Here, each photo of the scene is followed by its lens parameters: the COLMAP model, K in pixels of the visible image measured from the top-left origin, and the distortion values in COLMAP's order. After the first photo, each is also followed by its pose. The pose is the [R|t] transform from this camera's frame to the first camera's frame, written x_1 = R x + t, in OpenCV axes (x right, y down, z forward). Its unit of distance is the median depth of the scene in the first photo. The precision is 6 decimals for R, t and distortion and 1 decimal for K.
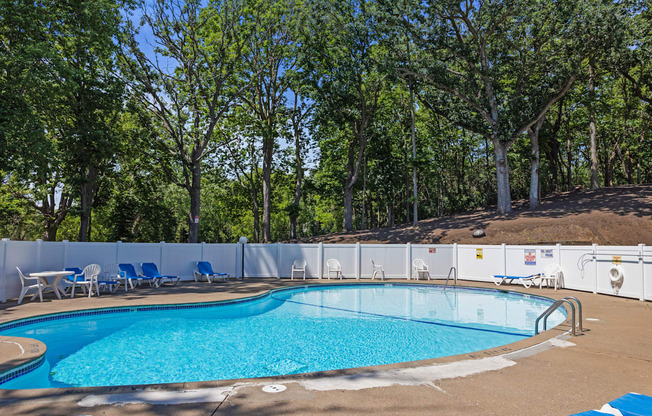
lens RADIAL K [[432.8, 0, 327.2], [0, 432.8, 209.5], [0, 0, 1]] dist [-0.002335, 0.000115]
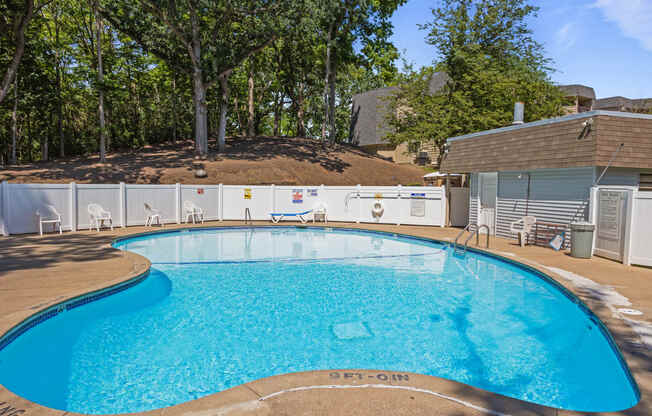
lens RADIAL K [[432.8, 0, 327.8], [0, 432.8, 209.4], [0, 0, 1]] dist [-0.002335, 0.000115]
pose [[0.612044, -0.046924, 0.789431, -0.374040], [-0.063800, 0.992054, 0.108432, 0.016200], [-0.788246, -0.116731, 0.604187, 0.243065]]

○ ○ ○ ○

**YOUR ASSIGNMENT**
Give every line of the data above as a JSON list of strings, one string per line, skipping blank lines and leaving out the pictures.

**EXERCISE SOLUTION**
[
  "Here, each photo of the scene is followed by its lens parameters: the COLMAP model, K in pixels of the visible image measured from the top-left origin, and the distortion values in COLMAP's order. After the first photo, each is also followed by its pose. The pose is the [R|t] transform from this camera's frame to the first camera's frame, written x_1 = R x + t, in OpenCV axes (x right, y down, z forward). Its unit of distance is the median depth of the scene in the first photo. The precision is 6 decimals for R, t and distortion and 1 decimal for K.",
  "lens RADIAL K [[432.8, 0, 327.2], [0, 432.8, 209.5], [0, 0, 1]] dist [-0.002335, 0.000115]",
  "lens RADIAL K [[432.8, 0, 327.8], [0, 432.8, 209.4], [0, 0, 1]] dist [-0.002335, 0.000115]",
  "pose [[0.612044, -0.046924, 0.789431, -0.374040], [-0.063800, 0.992054, 0.108432, 0.016200], [-0.788246, -0.116731, 0.604187, 0.243065]]"
]